/---
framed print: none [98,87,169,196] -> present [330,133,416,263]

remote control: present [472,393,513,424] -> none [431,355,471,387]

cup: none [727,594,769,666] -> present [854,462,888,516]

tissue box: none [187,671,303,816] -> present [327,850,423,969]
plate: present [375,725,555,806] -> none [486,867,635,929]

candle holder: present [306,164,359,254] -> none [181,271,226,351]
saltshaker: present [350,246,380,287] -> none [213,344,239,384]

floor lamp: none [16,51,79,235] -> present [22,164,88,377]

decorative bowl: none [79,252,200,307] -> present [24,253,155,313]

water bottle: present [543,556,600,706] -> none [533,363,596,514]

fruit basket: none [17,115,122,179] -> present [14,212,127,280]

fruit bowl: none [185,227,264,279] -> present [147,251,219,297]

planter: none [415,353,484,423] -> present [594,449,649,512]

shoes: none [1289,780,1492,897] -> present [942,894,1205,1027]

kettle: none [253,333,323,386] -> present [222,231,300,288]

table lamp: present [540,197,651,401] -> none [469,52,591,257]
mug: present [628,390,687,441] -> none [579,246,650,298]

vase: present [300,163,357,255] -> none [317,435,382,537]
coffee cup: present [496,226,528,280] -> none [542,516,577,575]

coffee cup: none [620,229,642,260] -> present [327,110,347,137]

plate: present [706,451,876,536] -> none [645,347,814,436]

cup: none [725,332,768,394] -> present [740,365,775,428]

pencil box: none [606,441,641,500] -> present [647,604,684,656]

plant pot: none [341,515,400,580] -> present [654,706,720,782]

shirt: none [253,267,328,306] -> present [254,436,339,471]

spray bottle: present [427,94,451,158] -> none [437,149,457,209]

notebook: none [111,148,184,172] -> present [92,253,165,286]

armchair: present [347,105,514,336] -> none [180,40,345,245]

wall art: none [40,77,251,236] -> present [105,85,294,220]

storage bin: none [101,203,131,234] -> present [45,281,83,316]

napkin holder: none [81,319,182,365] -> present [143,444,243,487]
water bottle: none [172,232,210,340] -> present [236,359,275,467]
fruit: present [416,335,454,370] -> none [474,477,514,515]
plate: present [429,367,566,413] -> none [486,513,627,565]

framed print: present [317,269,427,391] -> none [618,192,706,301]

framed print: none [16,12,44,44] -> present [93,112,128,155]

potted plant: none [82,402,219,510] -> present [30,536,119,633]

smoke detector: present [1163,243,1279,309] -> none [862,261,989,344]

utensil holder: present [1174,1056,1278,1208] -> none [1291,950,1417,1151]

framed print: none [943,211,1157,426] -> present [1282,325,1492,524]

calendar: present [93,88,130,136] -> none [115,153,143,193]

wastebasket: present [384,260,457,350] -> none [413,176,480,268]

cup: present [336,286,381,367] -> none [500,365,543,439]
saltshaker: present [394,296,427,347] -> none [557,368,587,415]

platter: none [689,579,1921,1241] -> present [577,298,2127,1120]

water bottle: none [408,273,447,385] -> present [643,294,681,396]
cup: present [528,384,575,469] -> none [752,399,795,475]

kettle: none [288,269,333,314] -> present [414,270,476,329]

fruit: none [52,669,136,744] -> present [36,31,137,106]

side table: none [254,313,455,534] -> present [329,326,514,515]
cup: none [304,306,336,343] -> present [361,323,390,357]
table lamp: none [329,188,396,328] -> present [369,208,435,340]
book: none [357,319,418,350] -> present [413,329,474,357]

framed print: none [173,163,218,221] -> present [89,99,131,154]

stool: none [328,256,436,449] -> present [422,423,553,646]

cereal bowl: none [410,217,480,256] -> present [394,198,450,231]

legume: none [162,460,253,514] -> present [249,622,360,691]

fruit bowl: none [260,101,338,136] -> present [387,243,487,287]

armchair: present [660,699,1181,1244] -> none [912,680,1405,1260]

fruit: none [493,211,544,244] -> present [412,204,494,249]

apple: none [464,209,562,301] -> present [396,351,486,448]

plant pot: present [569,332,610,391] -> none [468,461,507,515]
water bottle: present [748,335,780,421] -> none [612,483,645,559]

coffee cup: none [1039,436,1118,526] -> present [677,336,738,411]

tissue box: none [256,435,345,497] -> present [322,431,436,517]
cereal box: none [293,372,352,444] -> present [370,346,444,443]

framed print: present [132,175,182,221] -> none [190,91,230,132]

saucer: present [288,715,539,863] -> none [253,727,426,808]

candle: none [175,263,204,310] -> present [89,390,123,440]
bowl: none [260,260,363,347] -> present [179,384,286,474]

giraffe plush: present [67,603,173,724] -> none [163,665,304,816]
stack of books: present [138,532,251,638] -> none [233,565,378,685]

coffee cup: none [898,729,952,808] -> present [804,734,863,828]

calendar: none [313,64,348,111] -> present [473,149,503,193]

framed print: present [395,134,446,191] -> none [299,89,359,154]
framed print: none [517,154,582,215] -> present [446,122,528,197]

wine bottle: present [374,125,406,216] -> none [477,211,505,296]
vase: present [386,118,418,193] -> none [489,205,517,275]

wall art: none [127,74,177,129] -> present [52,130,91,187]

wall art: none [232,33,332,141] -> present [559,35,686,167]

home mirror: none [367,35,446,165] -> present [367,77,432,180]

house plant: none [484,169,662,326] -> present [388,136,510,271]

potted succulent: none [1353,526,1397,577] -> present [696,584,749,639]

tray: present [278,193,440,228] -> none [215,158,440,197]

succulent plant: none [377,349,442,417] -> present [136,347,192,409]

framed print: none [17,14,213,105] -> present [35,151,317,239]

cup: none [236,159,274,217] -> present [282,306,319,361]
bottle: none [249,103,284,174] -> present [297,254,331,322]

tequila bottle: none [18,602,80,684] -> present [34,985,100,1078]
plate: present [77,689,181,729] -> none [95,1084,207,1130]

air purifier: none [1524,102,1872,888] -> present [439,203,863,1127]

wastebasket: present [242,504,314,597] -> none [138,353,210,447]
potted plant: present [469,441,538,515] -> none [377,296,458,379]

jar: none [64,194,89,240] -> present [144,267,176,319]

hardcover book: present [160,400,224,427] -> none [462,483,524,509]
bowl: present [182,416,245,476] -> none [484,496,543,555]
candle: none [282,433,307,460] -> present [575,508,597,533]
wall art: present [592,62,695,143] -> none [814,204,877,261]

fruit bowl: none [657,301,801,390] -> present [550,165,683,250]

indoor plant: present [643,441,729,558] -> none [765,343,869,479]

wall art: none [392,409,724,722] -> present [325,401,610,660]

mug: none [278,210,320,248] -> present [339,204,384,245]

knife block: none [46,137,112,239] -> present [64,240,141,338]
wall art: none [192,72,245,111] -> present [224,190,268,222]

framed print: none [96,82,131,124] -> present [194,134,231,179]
\---
WHAT IS EXPECTED → Out of the material above, output word for word the line with "notebook: none [111,148,184,172]", the line with "water bottle: none [172,232,210,340]", and all lines between them, with nothing else.

RESULT →
notebook: none [111,148,184,172] -> present [92,253,165,286]

armchair: present [347,105,514,336] -> none [180,40,345,245]

wall art: none [40,77,251,236] -> present [105,85,294,220]

storage bin: none [101,203,131,234] -> present [45,281,83,316]

napkin holder: none [81,319,182,365] -> present [143,444,243,487]
water bottle: none [172,232,210,340] -> present [236,359,275,467]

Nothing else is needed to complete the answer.